Unter anderem Lieferung weiterer Militärhelikopter

Russland und Indien haben weitere Rüstungsgeschäfte in Höhe von umgerechnet 2,2 Milliarden Euro abgeschlossen. Dies meldeten russische Nachrichtenagenturen nach einem Treffen von Russlands Präsident Wladimir Putin mit dem indischen Regierungschef Manmohan Singh in Neu Delhi. Laut einer Liste des indischen Außenministeriums wurde ein 2010 unterzeichneter Vertrag über die Lieferung von 59 russischen Militärhubschraubern des Typs Mi-17B an Indien auf 71 Exemplare erweitert.

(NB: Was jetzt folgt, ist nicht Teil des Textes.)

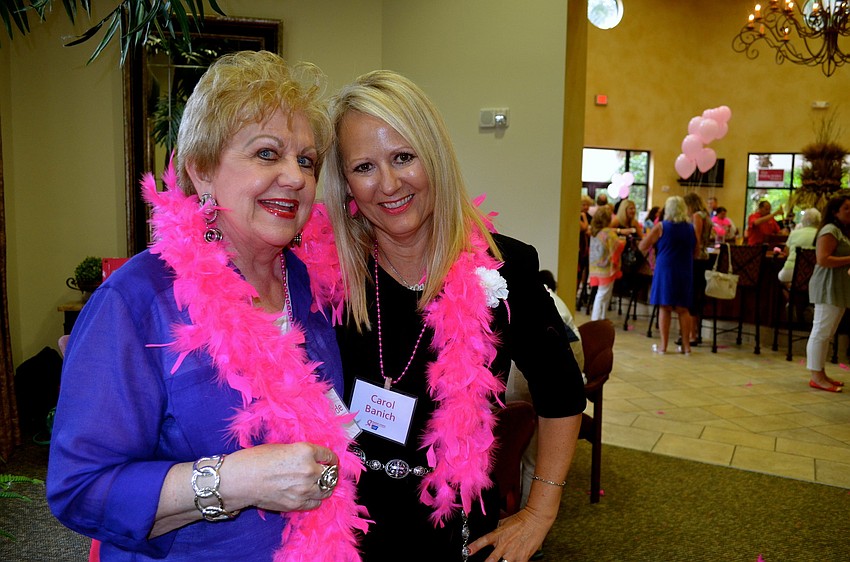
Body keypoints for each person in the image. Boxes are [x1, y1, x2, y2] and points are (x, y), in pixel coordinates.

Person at [46, 52, 366, 561]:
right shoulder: (137, 301)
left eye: (306, 161)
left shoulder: (314, 288)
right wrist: (233, 480)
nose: (294, 177)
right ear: (201, 171)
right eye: (267, 153)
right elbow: (79, 489)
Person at [323, 70, 585, 562]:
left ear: (434, 157)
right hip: (342, 531)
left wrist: (540, 511)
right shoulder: (326, 276)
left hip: (454, 534)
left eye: (404, 157)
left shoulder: (503, 268)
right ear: (346, 185)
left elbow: (563, 391)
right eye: (364, 167)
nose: (389, 184)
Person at [639, 196, 696, 354]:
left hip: (665, 268)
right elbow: (696, 250)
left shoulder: (661, 227)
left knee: (665, 306)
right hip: (685, 268)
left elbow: (643, 245)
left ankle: (663, 346)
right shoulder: (690, 228)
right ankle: (686, 347)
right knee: (683, 308)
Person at [805, 195, 850, 392]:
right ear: (835, 212)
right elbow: (823, 259)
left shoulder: (842, 231)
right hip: (827, 285)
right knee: (821, 332)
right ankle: (816, 376)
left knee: (827, 333)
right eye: (846, 208)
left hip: (838, 286)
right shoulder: (830, 230)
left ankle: (821, 373)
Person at [589, 206, 631, 320]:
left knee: (603, 293)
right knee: (603, 294)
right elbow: (616, 246)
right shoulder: (608, 233)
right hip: (606, 268)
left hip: (595, 266)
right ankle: (596, 319)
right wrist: (623, 242)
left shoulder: (595, 231)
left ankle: (601, 317)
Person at [683, 192, 714, 346]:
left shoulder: (696, 216)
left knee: (691, 296)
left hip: (696, 258)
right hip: (704, 258)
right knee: (696, 295)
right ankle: (693, 333)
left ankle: (692, 334)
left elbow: (696, 238)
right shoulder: (706, 216)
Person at [778, 208, 821, 284]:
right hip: (813, 274)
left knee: (782, 279)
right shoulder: (821, 235)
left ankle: (790, 291)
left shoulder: (794, 233)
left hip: (790, 271)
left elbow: (786, 251)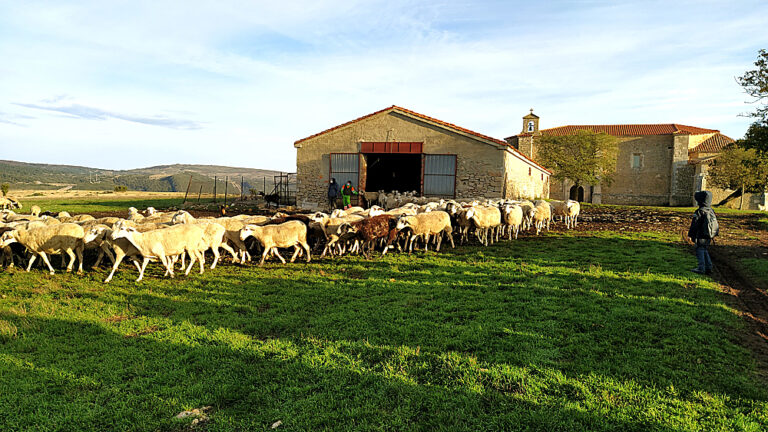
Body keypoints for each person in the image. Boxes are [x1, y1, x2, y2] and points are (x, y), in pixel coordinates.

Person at [688, 190, 719, 275]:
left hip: (701, 234)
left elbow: (694, 225)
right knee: (704, 249)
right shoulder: (710, 210)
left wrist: (691, 235)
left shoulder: (699, 211)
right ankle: (708, 267)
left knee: (699, 250)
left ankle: (701, 268)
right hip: (709, 234)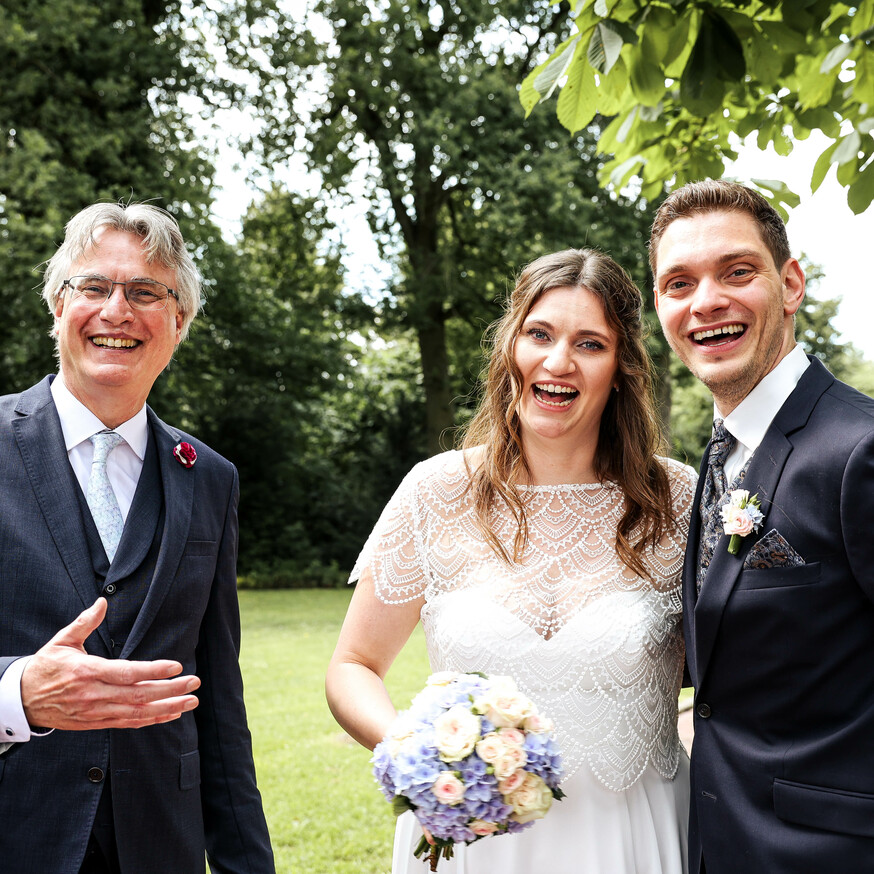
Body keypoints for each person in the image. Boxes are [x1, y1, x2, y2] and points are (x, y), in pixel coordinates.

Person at [327, 248, 697, 873]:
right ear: (510, 347)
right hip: (472, 843)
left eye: (589, 343)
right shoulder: (434, 491)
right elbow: (354, 665)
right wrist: (414, 754)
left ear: (622, 366)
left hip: (635, 835)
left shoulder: (678, 499)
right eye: (539, 334)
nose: (558, 362)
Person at [0, 203, 274, 874]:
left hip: (160, 848)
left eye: (145, 292)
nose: (116, 311)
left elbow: (218, 711)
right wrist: (17, 697)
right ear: (57, 307)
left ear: (178, 322)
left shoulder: (211, 479)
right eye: (94, 287)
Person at [651, 179, 874, 874]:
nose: (706, 301)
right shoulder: (722, 458)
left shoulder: (858, 449)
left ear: (791, 284)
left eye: (737, 272)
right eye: (678, 283)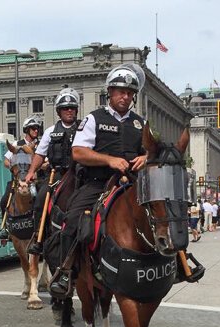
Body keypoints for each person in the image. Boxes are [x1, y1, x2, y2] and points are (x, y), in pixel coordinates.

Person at [49, 63, 148, 297]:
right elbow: (78, 152)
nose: (125, 96)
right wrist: (109, 160)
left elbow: (151, 149)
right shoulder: (94, 119)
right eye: (120, 91)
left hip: (132, 184)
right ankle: (65, 271)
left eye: (130, 93)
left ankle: (179, 263)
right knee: (73, 219)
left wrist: (146, 156)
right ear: (110, 92)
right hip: (98, 183)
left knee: (163, 212)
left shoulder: (139, 123)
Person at [24, 87, 80, 255]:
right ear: (59, 111)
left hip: (81, 174)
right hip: (58, 175)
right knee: (40, 199)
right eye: (65, 108)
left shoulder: (85, 127)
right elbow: (40, 154)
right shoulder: (50, 131)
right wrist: (31, 172)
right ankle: (38, 238)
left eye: (72, 108)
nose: (69, 111)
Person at [0, 115, 43, 218]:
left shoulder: (41, 145)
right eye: (33, 128)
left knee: (42, 198)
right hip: (18, 180)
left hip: (36, 181)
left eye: (38, 128)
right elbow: (6, 161)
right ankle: (5, 226)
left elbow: (46, 162)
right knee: (4, 200)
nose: (36, 131)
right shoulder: (17, 144)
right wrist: (13, 166)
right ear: (27, 130)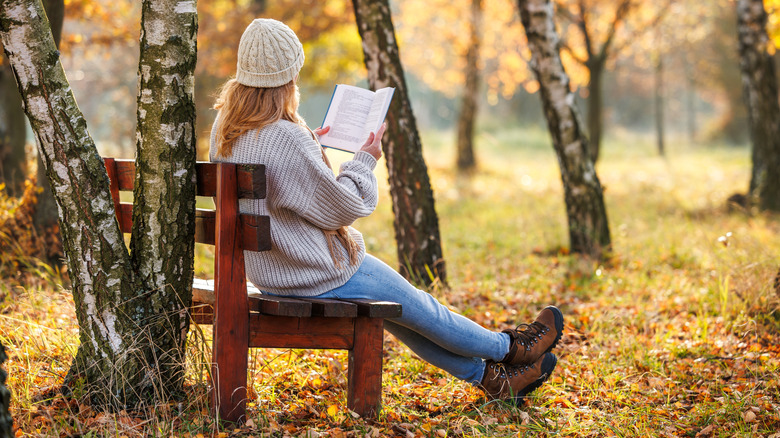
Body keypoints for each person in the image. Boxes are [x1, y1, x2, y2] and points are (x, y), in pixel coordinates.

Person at [209, 18, 564, 404]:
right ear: (288, 78)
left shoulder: (226, 128)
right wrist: (364, 159)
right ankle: (511, 348)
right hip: (316, 271)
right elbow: (343, 209)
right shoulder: (286, 137)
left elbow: (280, 178)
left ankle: (492, 379)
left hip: (272, 272)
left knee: (401, 313)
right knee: (423, 308)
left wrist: (312, 143)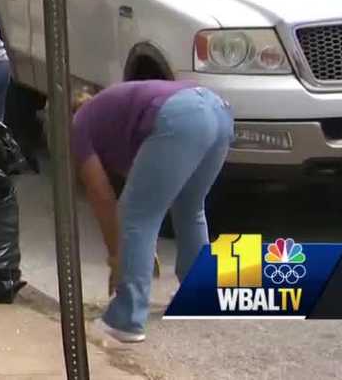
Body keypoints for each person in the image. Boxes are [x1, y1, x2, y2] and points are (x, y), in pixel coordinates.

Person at [71, 80, 234, 343]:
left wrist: (117, 258)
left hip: (183, 115)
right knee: (190, 205)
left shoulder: (78, 125)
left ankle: (126, 319)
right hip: (218, 110)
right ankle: (200, 293)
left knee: (136, 214)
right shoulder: (112, 117)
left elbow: (102, 196)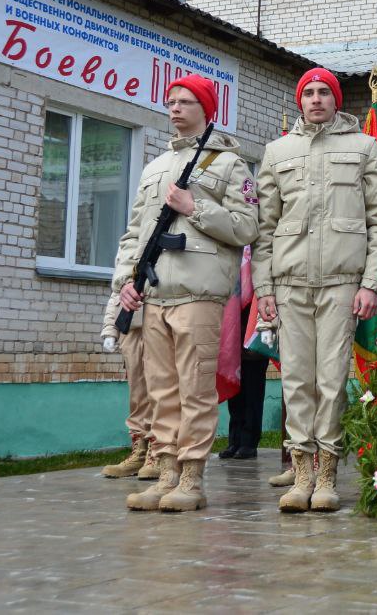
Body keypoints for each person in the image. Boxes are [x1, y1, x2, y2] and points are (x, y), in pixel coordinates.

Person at [111, 74, 259, 512]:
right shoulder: (156, 168)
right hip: (153, 294)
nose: (175, 108)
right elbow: (134, 231)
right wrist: (126, 282)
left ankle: (192, 479)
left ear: (206, 109)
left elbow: (246, 227)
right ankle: (166, 473)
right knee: (161, 391)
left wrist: (196, 208)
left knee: (195, 390)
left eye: (186, 102)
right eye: (171, 101)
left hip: (198, 293)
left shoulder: (229, 165)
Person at [253, 67, 377, 513]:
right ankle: (300, 475)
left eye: (324, 92)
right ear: (300, 100)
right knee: (296, 381)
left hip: (341, 283)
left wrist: (371, 283)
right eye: (308, 93)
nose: (315, 99)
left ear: (336, 100)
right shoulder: (277, 152)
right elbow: (264, 228)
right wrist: (264, 289)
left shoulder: (363, 147)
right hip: (289, 283)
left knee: (331, 381)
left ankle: (328, 474)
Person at [98, 292, 157, 479]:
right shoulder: (125, 262)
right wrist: (110, 330)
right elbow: (117, 291)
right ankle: (139, 453)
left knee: (159, 392)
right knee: (137, 395)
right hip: (130, 326)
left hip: (158, 322)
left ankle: (158, 453)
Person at [220, 270, 269, 461]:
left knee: (253, 385)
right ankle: (235, 440)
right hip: (233, 316)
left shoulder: (256, 251)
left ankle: (249, 442)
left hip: (256, 317)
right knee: (235, 384)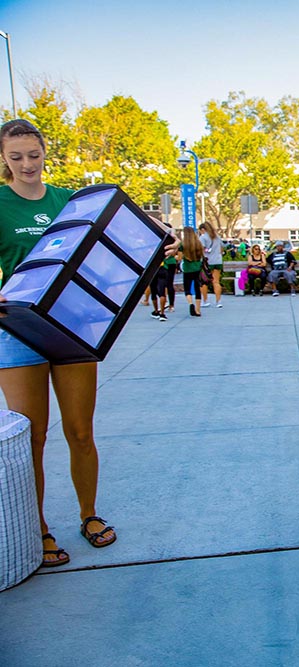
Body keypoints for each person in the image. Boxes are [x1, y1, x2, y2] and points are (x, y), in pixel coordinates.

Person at [0, 119, 118, 567]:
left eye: (34, 155)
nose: (27, 165)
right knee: (30, 439)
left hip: (70, 327)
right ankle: (39, 530)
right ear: (4, 159)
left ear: (45, 152)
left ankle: (89, 515)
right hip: (16, 331)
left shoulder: (68, 200)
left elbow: (97, 256)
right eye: (16, 157)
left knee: (80, 431)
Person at [179, 226, 204, 317]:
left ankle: (190, 303)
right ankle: (198, 310)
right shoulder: (198, 243)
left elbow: (180, 257)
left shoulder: (182, 245)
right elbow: (202, 255)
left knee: (187, 289)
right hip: (197, 268)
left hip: (187, 269)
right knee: (198, 289)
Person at [199, 222, 224, 308]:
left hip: (207, 261)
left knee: (204, 282)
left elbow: (201, 249)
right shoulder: (217, 236)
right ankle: (218, 301)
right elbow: (222, 247)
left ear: (203, 229)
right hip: (218, 260)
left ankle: (205, 300)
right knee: (216, 281)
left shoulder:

Zudem bekräftigten die beiden Politiker einen im vergangenen Jahr beschlossenen Vertrag über die Lieferung russischer Teile zum Bau von 42 Kampfjets des Typs Suchoi 30-MKI in Indien. Russland war lange Zeit nahezu alleiniger Lieferant von Rüstungsgütern für die Atommacht Indien. In der jüngsten Zeit interessierte sich das Land aber vermehrt für westliche Produkte. Beobachter werten den Besuch Putins als Versuch, diesen Trend aufzuhalten.

"Russland ist ein Schlüsselpartner in unseren Bemühungen, unsere Streitkräfte zu modernisieren und unsere Vorbereitungen zur Verteidigung zu verbessern", sagte Singh nach dem Treffen mit Putin, bei dem insgesamt zehn Verträge abgeschlossen wurden. Dazu gehörten auch Vereinbarungen in den Bereichen Pharmazie, Chemie, Bildung und Kultur.